▶ **What the exercise asks**
The reply must reproduce each line below exactly.

▶ **Information shown**

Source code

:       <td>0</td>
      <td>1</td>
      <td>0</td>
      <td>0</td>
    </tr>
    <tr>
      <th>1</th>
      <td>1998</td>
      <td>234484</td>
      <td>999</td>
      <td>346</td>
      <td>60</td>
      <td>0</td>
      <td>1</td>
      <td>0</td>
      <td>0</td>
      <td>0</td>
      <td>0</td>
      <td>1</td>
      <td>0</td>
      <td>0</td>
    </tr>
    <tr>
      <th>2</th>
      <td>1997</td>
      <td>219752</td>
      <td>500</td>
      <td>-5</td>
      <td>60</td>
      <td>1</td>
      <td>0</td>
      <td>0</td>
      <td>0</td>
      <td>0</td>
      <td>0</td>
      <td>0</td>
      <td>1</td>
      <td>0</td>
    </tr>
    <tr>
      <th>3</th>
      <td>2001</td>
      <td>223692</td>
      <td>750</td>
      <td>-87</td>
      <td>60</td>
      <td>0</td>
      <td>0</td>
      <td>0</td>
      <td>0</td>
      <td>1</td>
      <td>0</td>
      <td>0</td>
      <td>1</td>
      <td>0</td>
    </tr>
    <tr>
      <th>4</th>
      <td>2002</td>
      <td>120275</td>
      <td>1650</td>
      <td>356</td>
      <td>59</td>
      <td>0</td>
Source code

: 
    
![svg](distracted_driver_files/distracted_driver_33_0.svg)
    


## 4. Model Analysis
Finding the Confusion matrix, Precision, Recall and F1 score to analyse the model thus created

▶ **Your solution**
Source code

:       <td>0</td>
      <td>1</td>
      <td>0</td>
      <td>0</td>
    </tr>
    <tr>
      <th>1</th>
      <td>1998</td>
      <td>234484</td>
      <td>999</td>
      <td>346</td>
      <td>60</td>
      <td>0</td>
      <td>1</td>
      <td>0</td>
      <td>0</td>
      <td>0</td>
      <td>0</td>
      <td>1</td>
      <td>0</td>
      <td>0</td>
    </tr>
    <tr>
      <th>2</th>
      <td>1997</td>
      <td>219752</td>
      <td>500</td>
      <td>-5</td>
      <td>60</td>
      <td>1</td>
      <td>0</td>
      <td>0</td>
      <td>0</td>
      <td>0</td>
      <td>0</td>
      <td>0</td>
      <td>1</td>
      <td>0</td>
    </tr>
    <tr>
      <th>3</th>
      <td>2001</td>
      <td>223692</td>
      <td>750</td>
      <td>-87</td>
      <td>60</td>
      <td>0</td>
      <td>0</td>
      <td>0</td>
      <td>0</td>
      <td>1</td>
      <td>0</td>
      <td>0</td>
      <td>1</td>
      <td>0</td>
    </tr>
    <tr>
      <th>4</th>
      <td>2002</td>
      <td>120275</td>
      <td>1650</td>
      <td>356</td>
      <td>59</td>
      <td>0</td>
Source code

: 
    
![svg](distracted_driver_files/distracted_driver_33_0.svg)
    


## 4. Model Analysis
Finding the Confusion matrix, Precision, Recall and F1 score to analyse the model thus created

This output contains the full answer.